10

813 189 13
                                    

"Woi! Rid, ngelamun lo?"

Suara keras Rifki menariknya kembali ke dunia nyata. Ia begitu terkejut saat menarik tangannya hingga menyiram kemejanya sendiri. Air menggenang di bawah kakinya, berasal dari gelasnya yang tak cukup menampung air yang turun dari keran dispenser yang tak kunjung ia tutup karena melamun.

"Banyak pikiran, Pak?" Rifki mengejek.

Farid menenggak habis air dalam gelasnya, lalu menaruhnya ke atas meja. Ia dengan sigap menangkap gagang pel yang dilemparkan Rifki. Ia heran sendiri, mengapa bisa-bisanya melamun saat mengambil air di dispenser, lalu ia mulai mengepel lantai yang becek karena ulahnya.

Sejak awal Rifki memang mengizinkan Farid, memasuki Easy Coffee dengan leluasa, tidak hanya di seating area seperti pelanggan biasanya. Namun, baru setelah bergabung di Easy Coffee sebagai penanam modal, Farid berani memasuki area dalam Easy Coffee atas izin Rifki. Seperti siang ini, Farid mampir ke Easy Coffee di sela-sela jam kerjanya, untuk beristirahat.

Farid mengembalikan pel lantai itu ke tempatnya. Ia mendengar suara bising pengering rambut dari arah ruangan loker perempuan.

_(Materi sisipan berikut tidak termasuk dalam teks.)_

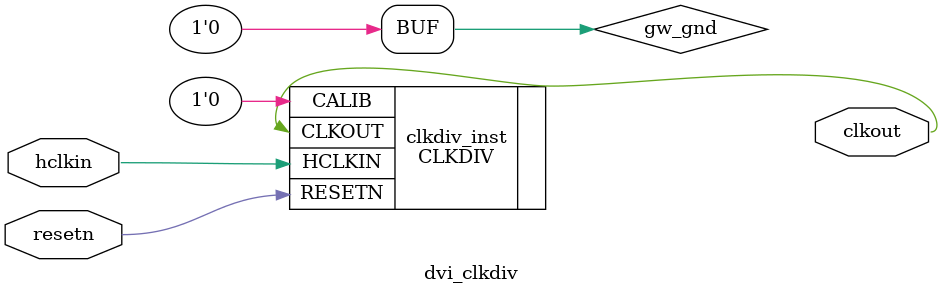
<source format=v>

module dvi_clkdiv (clkout, hclkin, resetn);

output clkout;
input hclkin;
input resetn;

wire gw_gnd;

assign gw_gnd = 1'b0;

CLKDIV clkdiv_inst (
    .CLKOUT(clkout),
    .HCLKIN(hclkin),
    .RESETN(resetn),
    .CALIB(gw_gnd)
);

defparam clkdiv_inst.DIV_MODE = "5";
defparam clkdiv_inst.GSREN = "false";

endmodule //dvi_clkdiv

</source>
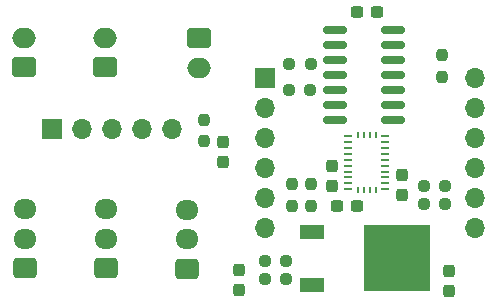
<source format=gts>
G04 #@! TF.GenerationSoftware,KiCad,Pcbnew,7.0.8*
G04 #@! TF.CreationDate,2024-04-19T19:29:06-04:00*
G04 #@! TF.ProjectId,2 Axis Gimbal,32204178-6973-4204-9769-6d62616c2e6b,rev?*
G04 #@! TF.SameCoordinates,Original*
G04 #@! TF.FileFunction,Soldermask,Top*
G04 #@! TF.FilePolarity,Negative*
%FSLAX46Y46*%
G04 Gerber Fmt 4.6, Leading zero omitted, Abs format (unit mm)*
G04 Created by KiCad (PCBNEW 7.0.8) date 2024-04-19 19:29:06*
%MOMM*%
%LPD*%
G01*
G04 APERTURE LIST*
G04 Aperture macros list*
%AMRoundRect*
0 Rectangle with rounded corners*
0 $1 Rounding radius*
0 $2 $3 $4 $5 $6 $7 $8 $9 X,Y pos of 4 corners*
0 Add a 4 corners polygon primitive as box body*
4,1,4,$2,$3,$4,$5,$6,$7,$8,$9,$2,$3,0*
0 Add four circle primitives for the rounded corners*
1,1,$1+$1,$2,$3*
1,1,$1+$1,$4,$5*
1,1,$1+$1,$6,$7*
1,1,$1+$1,$8,$9*
0 Add four rect primitives between the rounded corners*
20,1,$1+$1,$2,$3,$4,$5,0*
20,1,$1+$1,$4,$5,$6,$7,0*
20,1,$1+$1,$6,$7,$8,$9,0*
20,1,$1+$1,$8,$9,$2,$3,0*%
G04 Aperture macros list end*
%ADD10RoundRect,0.237500X-0.237500X0.300000X-0.237500X-0.300000X0.237500X-0.300000X0.237500X0.300000X0*%
%ADD11RoundRect,0.237500X0.237500X-0.300000X0.237500X0.300000X-0.237500X0.300000X-0.237500X-0.300000X0*%
%ADD12RoundRect,0.237500X0.250000X0.237500X-0.250000X0.237500X-0.250000X-0.237500X0.250000X-0.237500X0*%
%ADD13RoundRect,0.237500X0.237500X-0.250000X0.237500X0.250000X-0.237500X0.250000X-0.237500X-0.250000X0*%
%ADD14RoundRect,0.237500X0.237500X-0.287500X0.237500X0.287500X-0.237500X0.287500X-0.237500X-0.287500X0*%
%ADD15RoundRect,0.237500X-0.237500X0.250000X-0.237500X-0.250000X0.237500X-0.250000X0.237500X0.250000X0*%
%ADD16RoundRect,0.250000X-0.750000X0.600000X-0.750000X-0.600000X0.750000X-0.600000X0.750000X0.600000X0*%
%ADD17O,2.000000X1.700000*%
%ADD18RoundRect,0.237500X-0.250000X-0.237500X0.250000X-0.237500X0.250000X0.237500X-0.250000X0.237500X0*%
%ADD19RoundRect,0.250000X0.750000X-0.600000X0.750000X0.600000X-0.750000X0.600000X-0.750000X-0.600000X0*%
%ADD20R,2.000000X1.200000*%
%ADD21R,5.600000X5.600000*%
%ADD22RoundRect,0.250000X0.725000X-0.600000X0.725000X0.600000X-0.725000X0.600000X-0.725000X-0.600000X0*%
%ADD23O,1.950000X1.700000*%
%ADD24RoundRect,0.237500X0.300000X0.237500X-0.300000X0.237500X-0.300000X-0.237500X0.300000X-0.237500X0*%
%ADD25R,0.675000X0.250000*%
%ADD26R,0.250000X0.575000*%
%ADD27RoundRect,0.150000X-0.825000X-0.150000X0.825000X-0.150000X0.825000X0.150000X-0.825000X0.150000X0*%
%ADD28R,1.700000X1.700000*%
%ADD29O,1.700000X1.700000*%
G04 APERTURE END LIST*
D10*
X96350000Y-91151500D03*
X96350000Y-92876500D03*
D11*
X110158000Y-84807000D03*
X110158000Y-83082000D03*
D12*
X100350000Y-90414000D03*
X98525000Y-90414000D03*
D13*
X102403377Y-85747637D03*
X102403377Y-83922637D03*
D10*
X114150000Y-91251500D03*
X114150000Y-92976500D03*
D14*
X94996000Y-82042000D03*
X94996000Y-80292000D03*
D15*
X100838000Y-83923500D03*
X100838000Y-85748500D03*
D16*
X92981149Y-71528028D03*
D17*
X92981149Y-74028028D03*
D18*
X111967000Y-84074000D03*
X113792000Y-84074000D03*
D19*
X85008915Y-74022112D03*
D17*
X85008915Y-71522112D03*
D20*
X102550000Y-87920000D03*
X102550000Y-92420000D03*
D21*
X109750000Y-90170000D03*
D22*
X85050557Y-91028664D03*
D23*
X85050557Y-88528664D03*
X85050557Y-86028664D03*
D22*
X91927877Y-91046155D03*
D23*
X91927877Y-88546155D03*
X91927877Y-86046155D03*
D22*
X78192557Y-91028664D03*
D23*
X78192557Y-88528664D03*
X78192557Y-86028664D03*
D24*
X108050500Y-69342000D03*
X106325500Y-69342000D03*
D18*
X98525000Y-91914000D03*
X100350000Y-91914000D03*
D15*
X113538000Y-73001500D03*
X113538000Y-74826500D03*
D18*
X111967000Y-85598000D03*
X113792000Y-85598000D03*
D24*
X106332929Y-85767775D03*
X104607929Y-85767775D03*
D12*
X102396068Y-73710475D03*
X100571068Y-73710475D03*
D11*
X104219598Y-84085987D03*
X104219598Y-82360987D03*
D25*
X105586000Y-84328000D03*
D26*
X106399000Y-84391000D03*
X106899000Y-84391000D03*
X107399000Y-84391000D03*
X107899000Y-84391000D03*
D25*
X108712000Y-84328000D03*
X108712000Y-83828000D03*
X108712000Y-83328000D03*
X108712000Y-82828000D03*
X108712000Y-82328000D03*
X108712000Y-81828000D03*
X108712000Y-81328000D03*
X108712000Y-80828000D03*
X108712000Y-80328000D03*
X108712000Y-79828000D03*
D26*
X107899000Y-79765000D03*
X107399000Y-79765000D03*
X106899000Y-79765000D03*
X106399000Y-79765000D03*
D25*
X105586000Y-79828000D03*
X105586000Y-80328000D03*
X105586000Y-80828000D03*
X105586000Y-81328000D03*
X105586000Y-81828000D03*
X105586000Y-82328000D03*
X105586000Y-82828000D03*
X105586000Y-83328000D03*
X105586000Y-83828000D03*
D27*
X104459000Y-70866000D03*
X104459000Y-72136000D03*
X104459000Y-73406000D03*
X104459000Y-74676000D03*
X104459000Y-75946000D03*
X104459000Y-77216000D03*
X104459000Y-78486000D03*
X109409000Y-78486000D03*
X109409000Y-77216000D03*
X109409000Y-75946000D03*
X109409000Y-74676000D03*
X109409000Y-73406000D03*
X109409000Y-72136000D03*
X109409000Y-70866000D03*
D28*
X80518000Y-79248000D03*
D29*
X83058000Y-79248000D03*
X85598000Y-79248000D03*
X88138000Y-79248000D03*
X90678000Y-79248000D03*
D18*
X100560675Y-75942075D03*
X102385675Y-75942075D03*
D15*
X93345000Y-78439000D03*
X93345000Y-80264000D03*
D28*
X98552000Y-74930000D03*
D29*
X98552000Y-77470000D03*
X98552000Y-80010000D03*
X98552000Y-82550000D03*
X98552000Y-85090000D03*
X98552000Y-87630000D03*
X116332000Y-87630000D03*
X116332000Y-85090000D03*
X116332000Y-82550000D03*
X116332000Y-80010000D03*
X116332000Y-77470000D03*
X116332000Y-74930000D03*
D19*
X78106887Y-74010092D03*
D17*
X78106887Y-71510092D03*
M02*

</source>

Kebetulan Farid juga melihat Citra tadi baru saja datang, akan memulai shift siang. Farid mengetuk pintu ruangan loker yang tidak tertutup rapat. "Citra!" Farid memanggil.

"Iya!" jawab Citra dari dalam. "Kenapa, Pak?" tanya Citra sambil melongokkan kepalanya di depan pintu.

"Kamu lagi pakai pengering rambut?" tanya Farid.

"Iya, Pak."

"Kalau sudah, boleh saya pinjam?" Farid menunjuk bagian depan kemejanya yang basah.

Citra menahan senyum, lalu pergi untuk mengambil alat pengering rambut milik bersama, itu. "Ini, Pak," ucapnya menyerahkan alat itu masih sambil menahan senyum.

Farid kembali memasuki office dengan tawa Rifki yang menyambutnya.

"Nggak usah ketawa-ketawa lo, nanti juga gua pergi dari sini lo nangis di pojokan situ!" Farid paham sekali kalau Rifki sebenarnya tengah bersedih karena status barunya.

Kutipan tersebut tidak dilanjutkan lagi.